Though inflammatory breast cancer is rare and only affects up to 5% of breast cancer cases, it is often severe and therefore a difficult diagnosis.
In this current study, researchers performed a review of 531 patients diagnosed with inflammatory breast cancer between 1997 and 2019. Of these patients, 372 had stage 3 disease and 159 had stage 4 de novo disease (diagnosed once the cancer has spread to other parts of the body).
Researchers found that 23% of patients in the review developed brain metastases. A slightly larger percentage (30%) already had metastatic disease at the time their inflammatory breast cancer was diagnosed, though this includes patients whose metastases were not in the central nervous system.
During a median follow-up of 5.6 years, the incidence of brain metastases in patients with stage 3 disease was 5% at one year, 9% at two years and 18% at five years. These rates were 17%, 30% and 42%, respectively, in patients with stage 4 disease after a median follow-up of 1.8 years.
Warren discussed the possibility of adding brain imaging to the care plans of patients with breast cancer due to the high associated risk.
“I tried to put myself in in the patient's seat,” Warren said. “Nobody wants to be told that they're at a high risk of developing cancer to their brain. I think that's a scary thought for all of us. I want to offer some optimism there too. I do think knowing these data is helpful. Knowing these data to me means we can share with patients, ‘Let us know, if you're having any symptoms, come in early, we will find out, we will get a brain MRI, we will know.’”
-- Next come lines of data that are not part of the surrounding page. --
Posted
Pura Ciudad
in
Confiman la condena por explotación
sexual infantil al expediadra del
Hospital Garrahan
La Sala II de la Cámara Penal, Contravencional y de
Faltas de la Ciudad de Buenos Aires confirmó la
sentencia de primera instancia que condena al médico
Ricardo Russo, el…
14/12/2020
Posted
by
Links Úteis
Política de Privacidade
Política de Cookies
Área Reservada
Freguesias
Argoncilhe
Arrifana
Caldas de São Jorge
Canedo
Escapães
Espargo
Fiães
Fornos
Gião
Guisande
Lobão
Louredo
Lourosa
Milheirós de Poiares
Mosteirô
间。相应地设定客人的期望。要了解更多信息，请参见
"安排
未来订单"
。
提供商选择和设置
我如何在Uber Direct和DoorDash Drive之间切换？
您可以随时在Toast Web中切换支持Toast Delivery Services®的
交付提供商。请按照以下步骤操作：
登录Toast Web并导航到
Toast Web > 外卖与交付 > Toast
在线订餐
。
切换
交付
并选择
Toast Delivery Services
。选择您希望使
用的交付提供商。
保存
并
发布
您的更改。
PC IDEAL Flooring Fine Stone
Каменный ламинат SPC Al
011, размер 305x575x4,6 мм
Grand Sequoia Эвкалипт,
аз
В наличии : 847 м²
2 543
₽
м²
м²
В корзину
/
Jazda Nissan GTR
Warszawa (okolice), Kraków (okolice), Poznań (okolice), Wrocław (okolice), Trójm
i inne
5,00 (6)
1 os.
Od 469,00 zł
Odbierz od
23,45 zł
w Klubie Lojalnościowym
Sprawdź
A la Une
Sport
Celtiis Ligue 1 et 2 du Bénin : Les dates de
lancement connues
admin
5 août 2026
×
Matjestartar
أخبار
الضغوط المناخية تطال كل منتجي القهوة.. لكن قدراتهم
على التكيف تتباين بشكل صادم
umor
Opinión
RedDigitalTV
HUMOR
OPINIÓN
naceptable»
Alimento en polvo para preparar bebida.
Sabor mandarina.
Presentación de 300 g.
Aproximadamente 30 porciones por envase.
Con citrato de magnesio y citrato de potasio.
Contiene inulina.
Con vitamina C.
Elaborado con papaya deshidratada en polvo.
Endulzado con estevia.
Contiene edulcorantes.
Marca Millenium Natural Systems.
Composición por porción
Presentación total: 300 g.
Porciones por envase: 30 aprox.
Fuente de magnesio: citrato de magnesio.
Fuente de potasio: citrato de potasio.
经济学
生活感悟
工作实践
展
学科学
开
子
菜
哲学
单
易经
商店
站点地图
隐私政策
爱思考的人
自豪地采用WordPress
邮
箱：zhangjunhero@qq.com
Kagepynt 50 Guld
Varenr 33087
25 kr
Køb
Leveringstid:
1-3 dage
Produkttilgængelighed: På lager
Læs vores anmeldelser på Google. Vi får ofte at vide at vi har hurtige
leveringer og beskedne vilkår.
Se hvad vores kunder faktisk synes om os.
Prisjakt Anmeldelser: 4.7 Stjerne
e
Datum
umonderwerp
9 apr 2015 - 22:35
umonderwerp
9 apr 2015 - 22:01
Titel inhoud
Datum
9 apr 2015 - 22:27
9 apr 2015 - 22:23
Of note, 70% of patients in the study had symptoms when receiving a diagnosis of brain metastases.
“One could imagine there's a whole slew of people who have brain metastases potentially that are asymptomatic and they're not getting imaged,” Warren said. She also hopes that these data, although sobering, offer patients some hope especially after receiving a diagnosis.
“Just because the cancer has spread to the brain doesn't mean that there aren't options. There are lots of options,” she concluded. “We just first need to know that that's happened. Then we have a number of options that we can explore to treat you.”